─── Given records ───
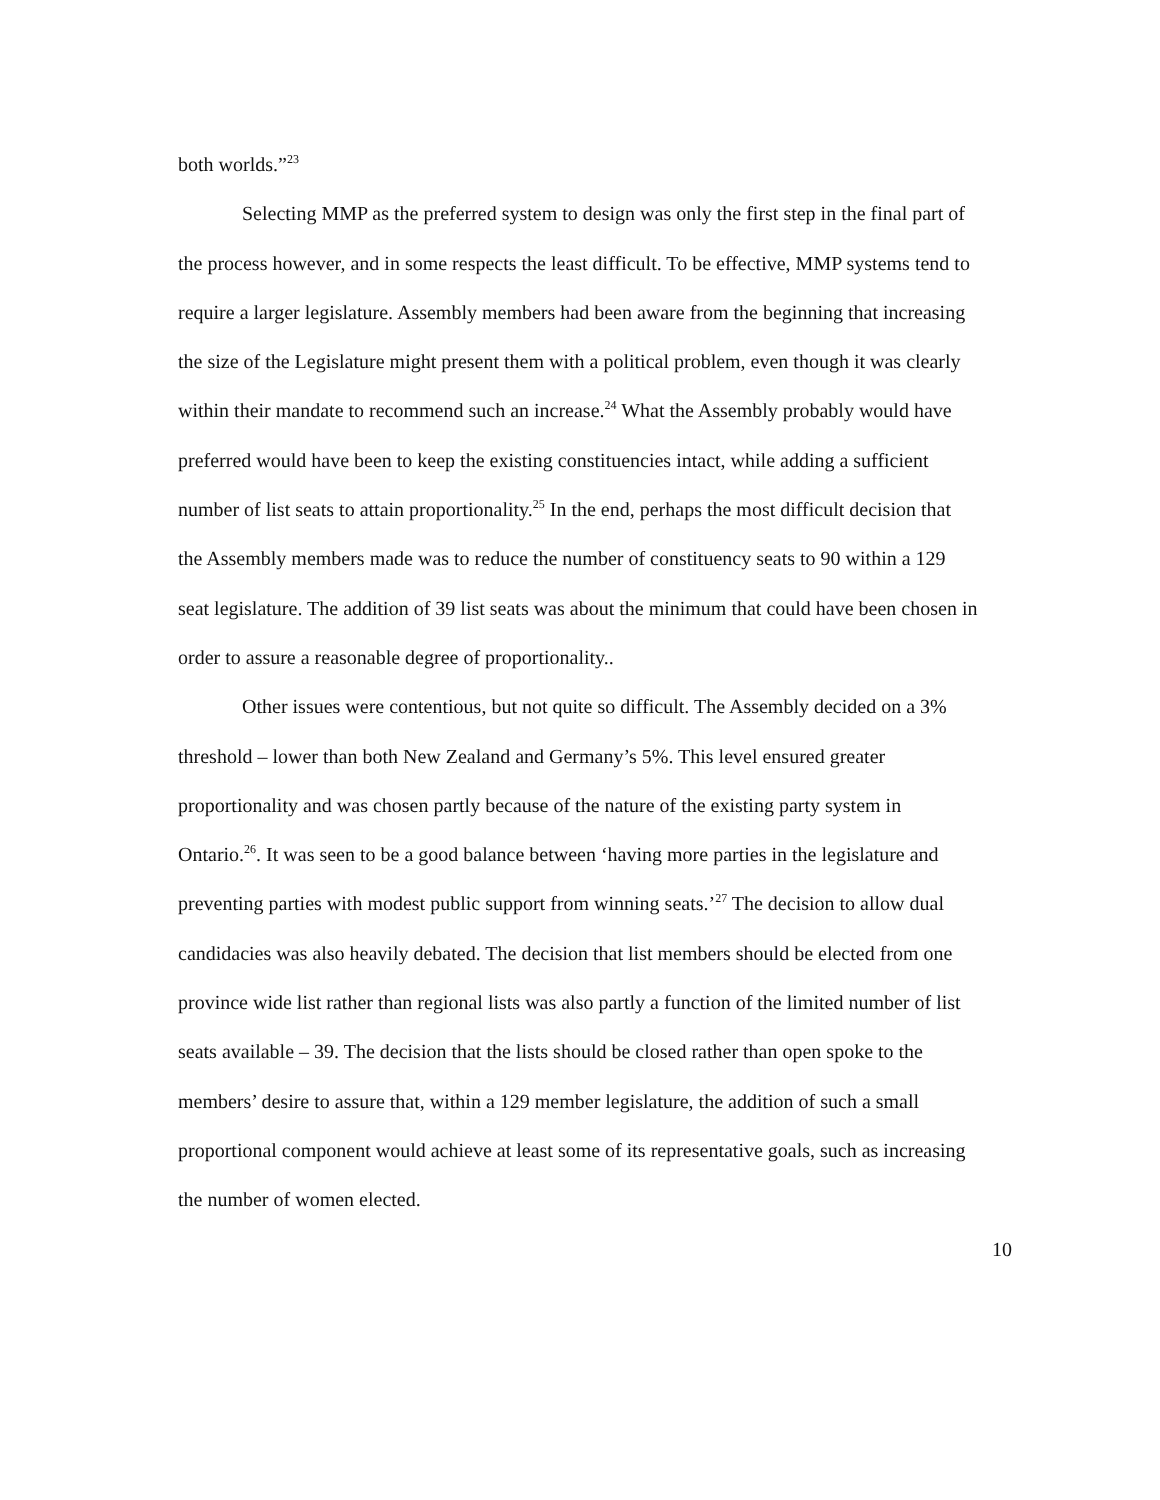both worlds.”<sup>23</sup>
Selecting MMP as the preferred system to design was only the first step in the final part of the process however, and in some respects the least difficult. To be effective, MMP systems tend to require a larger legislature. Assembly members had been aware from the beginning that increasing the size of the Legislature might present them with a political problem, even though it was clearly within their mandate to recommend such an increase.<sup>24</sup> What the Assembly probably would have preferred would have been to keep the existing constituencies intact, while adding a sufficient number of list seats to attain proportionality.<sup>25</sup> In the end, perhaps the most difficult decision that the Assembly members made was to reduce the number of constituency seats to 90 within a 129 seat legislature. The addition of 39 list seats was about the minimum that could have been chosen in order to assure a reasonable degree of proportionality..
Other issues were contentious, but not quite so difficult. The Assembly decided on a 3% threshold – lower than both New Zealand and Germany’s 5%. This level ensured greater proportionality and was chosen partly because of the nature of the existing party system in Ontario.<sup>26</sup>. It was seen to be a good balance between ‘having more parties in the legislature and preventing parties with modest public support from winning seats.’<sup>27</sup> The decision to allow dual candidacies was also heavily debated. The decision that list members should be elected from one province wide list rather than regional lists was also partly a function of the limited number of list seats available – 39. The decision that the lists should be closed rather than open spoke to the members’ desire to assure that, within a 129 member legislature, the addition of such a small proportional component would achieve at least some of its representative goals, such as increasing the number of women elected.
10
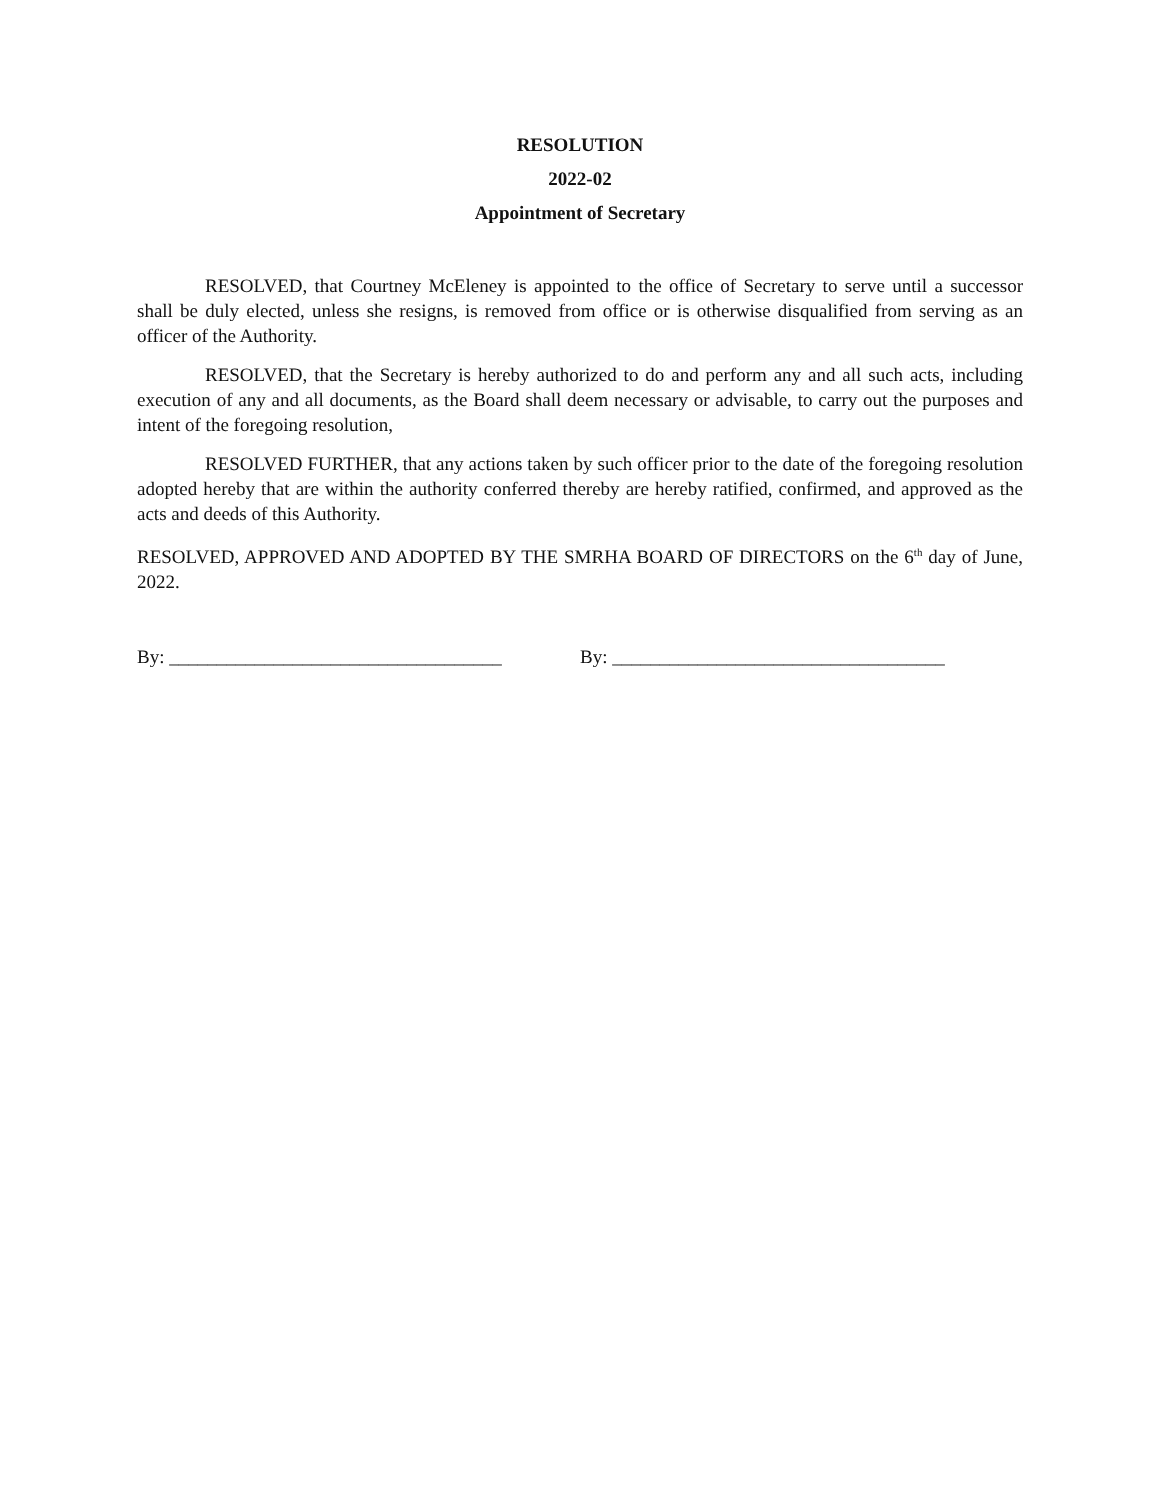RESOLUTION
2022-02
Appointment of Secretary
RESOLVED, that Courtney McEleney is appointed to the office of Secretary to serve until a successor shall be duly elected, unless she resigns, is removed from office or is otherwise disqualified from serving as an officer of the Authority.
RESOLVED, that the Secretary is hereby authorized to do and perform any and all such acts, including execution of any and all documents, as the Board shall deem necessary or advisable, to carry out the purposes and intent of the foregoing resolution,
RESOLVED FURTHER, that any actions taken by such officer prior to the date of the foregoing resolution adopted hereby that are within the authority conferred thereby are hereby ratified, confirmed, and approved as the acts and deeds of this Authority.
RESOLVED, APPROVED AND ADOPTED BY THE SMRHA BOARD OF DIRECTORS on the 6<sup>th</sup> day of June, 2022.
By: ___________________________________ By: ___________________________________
───
» **What is required**
Within the data above, how many lines include the string "Secretary"? Only the number is required.

» **Completed task**
3